---------- DATA SHOWN ----------

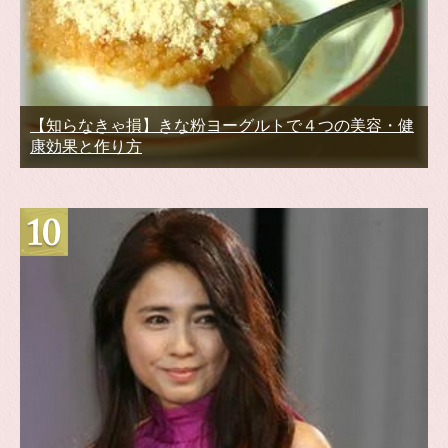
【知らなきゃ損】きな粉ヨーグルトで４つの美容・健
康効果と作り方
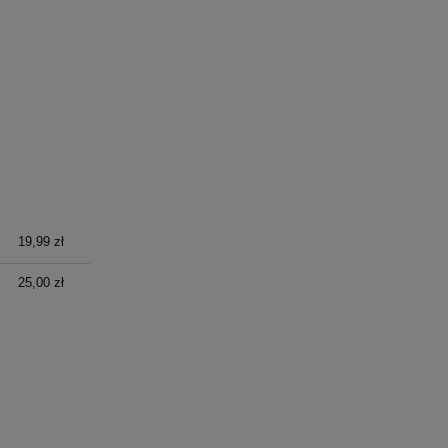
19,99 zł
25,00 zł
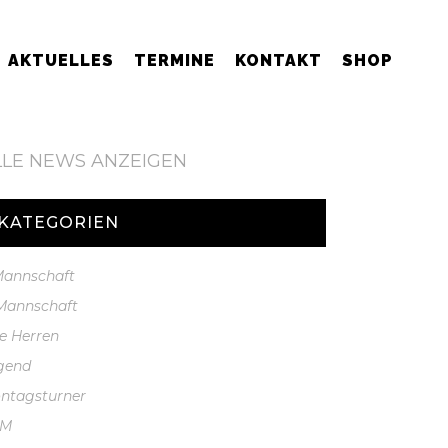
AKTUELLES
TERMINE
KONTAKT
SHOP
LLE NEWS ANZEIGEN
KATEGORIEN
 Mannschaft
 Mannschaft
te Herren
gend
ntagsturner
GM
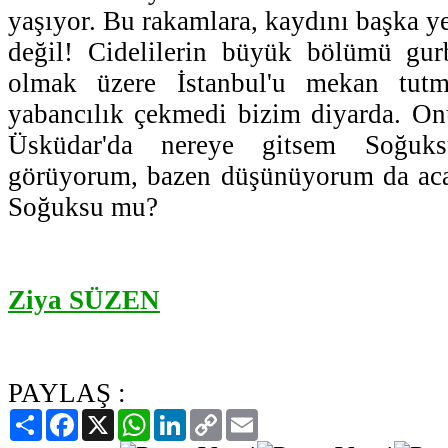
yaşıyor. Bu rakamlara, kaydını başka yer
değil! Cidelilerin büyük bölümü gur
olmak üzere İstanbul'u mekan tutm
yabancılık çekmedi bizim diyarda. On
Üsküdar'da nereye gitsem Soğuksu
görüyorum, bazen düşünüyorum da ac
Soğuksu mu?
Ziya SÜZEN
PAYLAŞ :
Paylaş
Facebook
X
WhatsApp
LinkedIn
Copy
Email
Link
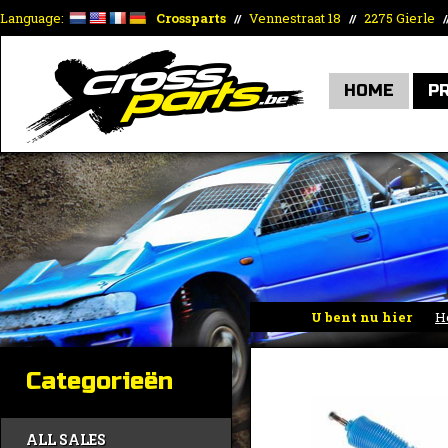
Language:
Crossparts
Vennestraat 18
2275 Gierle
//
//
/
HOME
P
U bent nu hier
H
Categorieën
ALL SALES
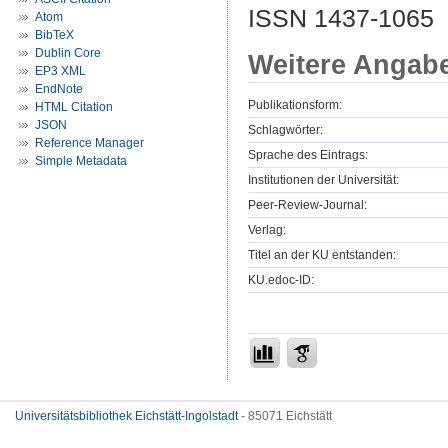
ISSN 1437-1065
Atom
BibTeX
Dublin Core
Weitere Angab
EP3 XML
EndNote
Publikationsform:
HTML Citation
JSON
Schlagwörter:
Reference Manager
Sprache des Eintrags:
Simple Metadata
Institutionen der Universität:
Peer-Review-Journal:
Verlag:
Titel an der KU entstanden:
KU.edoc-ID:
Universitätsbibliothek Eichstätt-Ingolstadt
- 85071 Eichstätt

----------
---------- DATA SHOWN ----------

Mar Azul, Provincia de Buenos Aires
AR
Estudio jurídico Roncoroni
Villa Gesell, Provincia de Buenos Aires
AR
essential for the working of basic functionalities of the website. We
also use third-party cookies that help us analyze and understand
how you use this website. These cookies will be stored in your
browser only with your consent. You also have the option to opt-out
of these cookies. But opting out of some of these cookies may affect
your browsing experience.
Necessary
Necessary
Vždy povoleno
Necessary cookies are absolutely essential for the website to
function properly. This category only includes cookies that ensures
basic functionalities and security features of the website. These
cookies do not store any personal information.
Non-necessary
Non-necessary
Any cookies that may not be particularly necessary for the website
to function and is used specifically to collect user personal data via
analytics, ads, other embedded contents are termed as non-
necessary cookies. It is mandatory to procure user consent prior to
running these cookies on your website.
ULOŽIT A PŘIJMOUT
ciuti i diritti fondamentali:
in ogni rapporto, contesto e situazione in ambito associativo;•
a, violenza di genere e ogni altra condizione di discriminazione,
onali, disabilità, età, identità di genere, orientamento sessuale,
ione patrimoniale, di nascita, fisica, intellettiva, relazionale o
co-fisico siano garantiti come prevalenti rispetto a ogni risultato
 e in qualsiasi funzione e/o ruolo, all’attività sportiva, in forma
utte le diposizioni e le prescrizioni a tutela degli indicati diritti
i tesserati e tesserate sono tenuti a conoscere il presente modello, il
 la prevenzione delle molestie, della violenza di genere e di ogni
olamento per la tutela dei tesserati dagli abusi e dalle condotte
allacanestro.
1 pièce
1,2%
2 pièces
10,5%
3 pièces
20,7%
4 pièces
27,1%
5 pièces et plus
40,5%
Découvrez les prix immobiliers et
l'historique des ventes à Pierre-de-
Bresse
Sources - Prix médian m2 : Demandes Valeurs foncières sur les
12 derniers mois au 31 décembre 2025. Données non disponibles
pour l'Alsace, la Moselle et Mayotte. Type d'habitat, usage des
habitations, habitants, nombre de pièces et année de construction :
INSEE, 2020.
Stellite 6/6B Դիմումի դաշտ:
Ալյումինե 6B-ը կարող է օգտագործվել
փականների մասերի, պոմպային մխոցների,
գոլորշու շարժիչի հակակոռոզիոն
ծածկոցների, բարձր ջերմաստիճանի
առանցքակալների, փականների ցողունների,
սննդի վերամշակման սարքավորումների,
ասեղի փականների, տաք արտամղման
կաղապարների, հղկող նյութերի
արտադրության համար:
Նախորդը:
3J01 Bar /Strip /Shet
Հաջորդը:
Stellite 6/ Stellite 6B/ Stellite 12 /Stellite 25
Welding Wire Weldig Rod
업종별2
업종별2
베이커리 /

----------

## TASK TO COMPLETE:
Across the entries above, how many lines include the word "consent"? Give only the number.

## RESPONSE AREA:
2